(Page text Opens)
East Campus: ready in time?

Construction delays could lead to student housing headaches

Correction appended. 

Returning students planning to live in the three new East Campus residence halls this coming fall may not be able move into those dorms before the semester begins. The buildings, originally scheduled to open in August 2016, will possibly be delayed in opening until later in the fall semester according to Christopher Moody, assistant vice president of Housing and Dining Programs. Moody did not give a specific opening date for East Campus, but said he will know within the next two months.

Until East Campus is ready, dormitories on the main campus will provide one “offline floor”, or a floor that is typically used to house first year students, to temporarily house residents intending to live on East Campus, according to Moody. Those dormitories will potentially include Anderson, Centennial, Clark, Letts, Hughes and Leonard Halls. The temporary rooms will each house two sophomores, or for students seeking a lower priced option, three sophomores.

In the meantime, first-year students will live in triples in the remaining unoccupied rooms in first year dorms. Once the East Campus buildings are complete, HDP will provide moving services to relocate those sophomores to their intended halls. First-year students living in temporary triples will then be de-tripled to the units vacated by the sophomore students.
(Page text Closes)
What you will do:
#1 In the East Campus article, when were the three new residence halls originally scheduled to open?
#2 The East Campus article says a temporary room may house three sophomores instead of two. In one to three sentences, explain why.
#3 Update the East Campus article's text between "Until East Campus" and "the sophomore students.", inclusive, replacing "offline floor" with "reserved floor".
Rely only on the East Campus article for your responses.
(Dataset excerpts Opens)
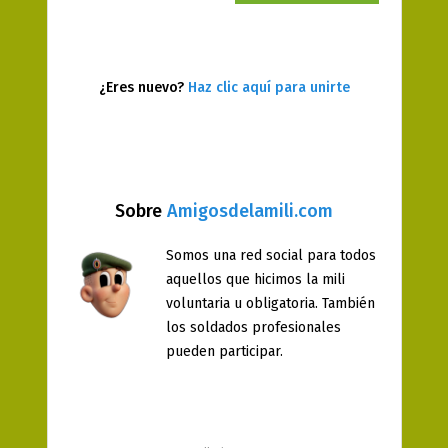
¿Eres nuevo?
Haz clic aquí para unirte
Sobre
Amigosdelamili.com
Somos una red social para todos
aquellos que hicimos la mili
voluntaria u obligatoria. También
los soldados profesionales
pueden participar.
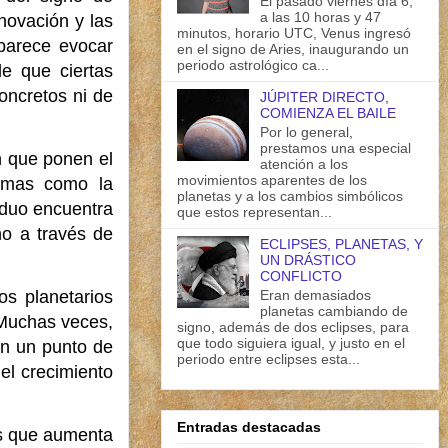
El pasado viernes día 6,
a las 10 horas y 47
nnovación y las
minutos, horario UTC, Venus ingresó
 parece evocar
en el signo de Aries, inaugurando un
periodo astrológico ca...
e que ciertas
oncretos ni de
JÚPITER DIRECTO,
COMIENZA EL BAILE
Por lo general,
prestamos una especial
n que ponen el
atención a los
movimientos aparentes de los
temas como la
planetas y a los cambios simbólicos
iduo encuentra
que estos representan...
no a través de
ECLIPSES, PLANETAS, Y
UN DRÁSTICO
CONFLICTO
Eran demasiados
os planetarios
planetas cambiando de
 Muchas veces,
signo, además de dos eclipses, para
que todo siguiera igual, y justo en el
an un punto de
periodo entre eclipses esta...
el crecimiento
Entradas destacadas
os que aumenta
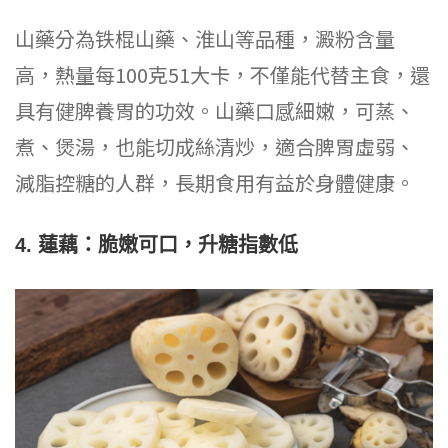
山藥分為铁棍山藥、淮山等品種，澱粉含量
高，熱量每100克51大卡，不僅能代替主食，還
具有健脾養胃的功效。山藥口感細嫩，可蒸、
煮、煲湯，也能切成絲清炒，適合脾胃虛弱、
減脂控糖的人群，長期食用有益於身體健康。
4. 蓮藕：脆嫩可口，升糖指數低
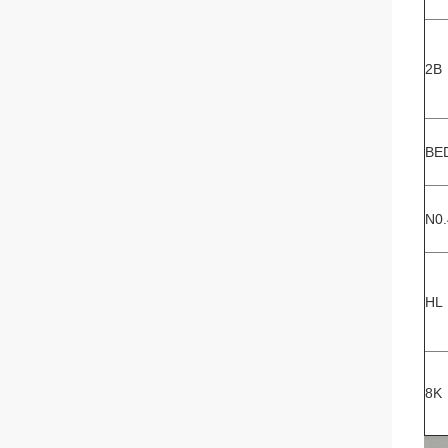
2B
BE
N0.
HL
8K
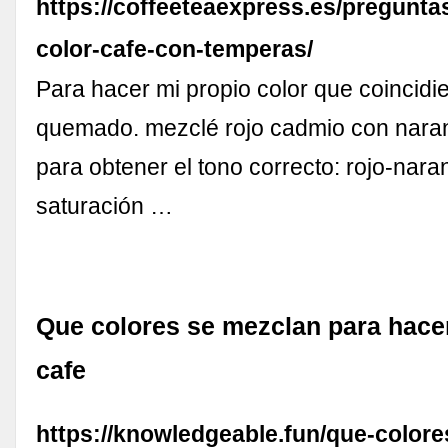
https://coffeeteaexpress.es/pregunt
color-cafe-con-temperas/
Para hacer mi propio color que coincidie
quemado. mezclé rojo cadmio con nara
para obtener el tono correcto: rojo-naran
saturación …
Que colores se mezclan para hacer
cafe
https://knowledgeable.fun/que-color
(Dataset excerpts Closes)
Task-by-task results:
#1 August 2016.

#2 Three sophomores may share a temporary room because it is the option for students seeking a lower price. Otherwise, each temporary room houses two sophomores.

#3
Until East Campus is ready, dormitories on the main campus will provide one “reserved floor”, or a floor that is typically used to house first year students, to temporarily house residents intending to live on East Campus, according to Moody. Those dormitories will potentially include Anderson, Centennial, Clark, Letts, Hughes and Leonard Halls. The temporary rooms will each house two sophomores, or for students seeking a lower priced option, three sophomores.

In the meantime, first-year students will live in triples in the remaining unoccupied rooms in first year dorms. Once the East Campus buildings are complete, HDP will provide moving services to relocate those sophomores to their intended halls. First-year students living in temporary triples will then be de-tripled to the units vacated by the sophomore students.